**Your objective**
Below are entries with pictures in them. Output exactly the lines starting at the line with "U.S. overdose deaths fell 27% last year" and ending at the line with "Chloé à la plage", both included, but not the pictures.

*** Provided records Section Begins ***

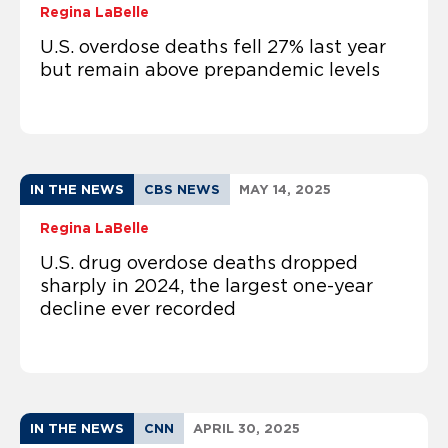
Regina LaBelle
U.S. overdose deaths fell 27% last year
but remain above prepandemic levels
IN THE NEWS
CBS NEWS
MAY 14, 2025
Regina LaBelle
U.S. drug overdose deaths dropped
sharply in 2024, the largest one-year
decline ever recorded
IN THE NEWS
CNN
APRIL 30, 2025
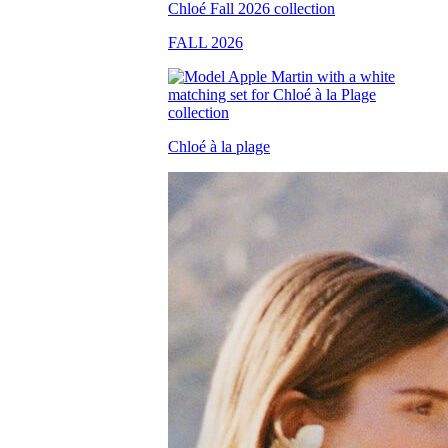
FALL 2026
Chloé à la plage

*** Provided records Section Ends ***
*** Provided records Section Begins ***

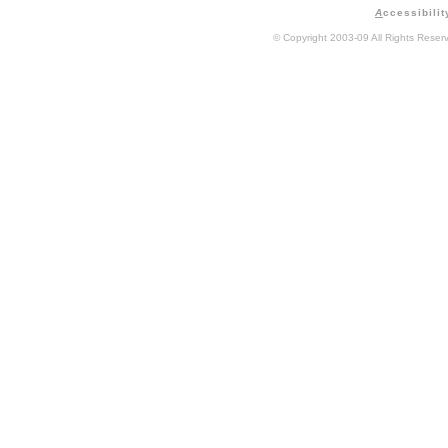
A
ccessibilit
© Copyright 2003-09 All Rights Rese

*** Provided records Section Ends ***

**Solution for this task**
U.S. overdose deaths fell 27% last year
but remain above prepandemic levels
IN THE NEWS
CBS NEWS
MAY 14, 2025
Regina LaBelle
U.S. drug overdose deaths dropped
sharply in 2024, the largest one-year
decline ever recorded
IN THE NEWS
CNN
APRIL 30, 2025
FALL 2026
Chloé à la plage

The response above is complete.